WTF ? ! Si vous avez déjà posté quelque chose sur un forum, sur les réseaux sociaux ou à peu près n’importe où sur Internet, il y a de fortes chances que quelqu’un vous ait insulté. Mais imaginez si la personne qui l’a distribué était emprisonnée jusqu’à un an pour son comportement. Plus tôt cette semaine, le parlement japonais a adopté un projet de loi pour faire de ce scénario une réalité.
Le Japon peut déjà punir les personnes reconnues coupables d' »insulte » d’un maximum de 30 jours de prison ou d’une amende inférieure à 10 000 yens (environ 75 dollars). L’amendement au code pénal du pays, qui entrera en vigueur cet été, augmentera la peine de prison potentielle à un an et l’amende à 300 000 yens (environ 2 200 dollars). En outre, le délai de prescription des poursuites a été porté d’un an actuellement à trois ans.
CNN écrit que, selon un porte-parole du ministère de la Justice, le code pénal japonais définit les insultes comme une atteinte publique au statut social d’une personne sans faire référence à des faits spécifiques à son sujet ou à une action spécifique. Cela le différencie de la diffamation – également punissable en vertu de la loi – qui est définie comme le fait de rabaisser publiquement quelqu’un en pointant des faits spécifiques.
Les avocats avertissent que la définition n’explique toujours pas quels termes sont considérés comme des insultes qui pourraient être punissables en vertu de la loi. On s’inquiète également de l’impact de la législation sur la liberté d’expression : quelqu’un pourrait-il être emprisonné pour avoir traité un politicien d’idiot ? En tant que telle, la loi n’a été adoptée qu’après l’ajout d’une disposition prévoyant qu’elle serait réexaminée tous les trois ans pour déterminer son impact sur la liberté d’expression.

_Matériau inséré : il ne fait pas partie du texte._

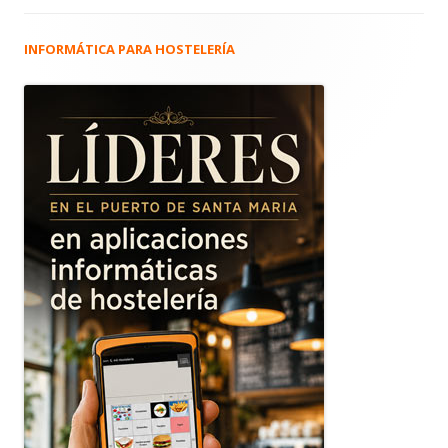
INFORMÁTICA PARA HOSTELERÍA
Barra
lateral
principal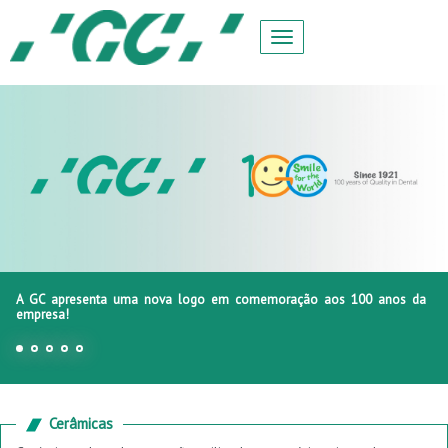
A GC apresenta uma nova logo em comemoração aos 100 anos da
empresa!
Cerâmicas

La loi intervient après le décès par suicide de la star de télé-réalité Hana Kimura, âgée de 22 ans, en 2020. La lutteuse professionnelle avait été victime d’abus en ligne et sa mort a conduit à des appels à des sanctions plus sévères pour la cyberintimidation.

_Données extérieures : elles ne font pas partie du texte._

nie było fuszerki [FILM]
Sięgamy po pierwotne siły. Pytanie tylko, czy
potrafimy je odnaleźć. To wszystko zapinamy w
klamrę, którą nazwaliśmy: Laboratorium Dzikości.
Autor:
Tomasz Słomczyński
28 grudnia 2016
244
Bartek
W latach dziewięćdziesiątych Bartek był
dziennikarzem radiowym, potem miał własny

Deux hommes ont chacun été condamnés à une amende de 9 000 yens (~ 67 $) l’année dernière pour avoir publié des insultes en ligne à propos de Kimura avant sa mort. La mère de Kimura, l’ancienne lutteuse professionnelle Kyoko Kimura, a déclaré que les punitions étaient trop clémentes – la plupart du public japonais est d’accord avec elle.
« Je veux que les gens sachent que la cyberintimidation est un crime », a déclaré Kyoko Kimura.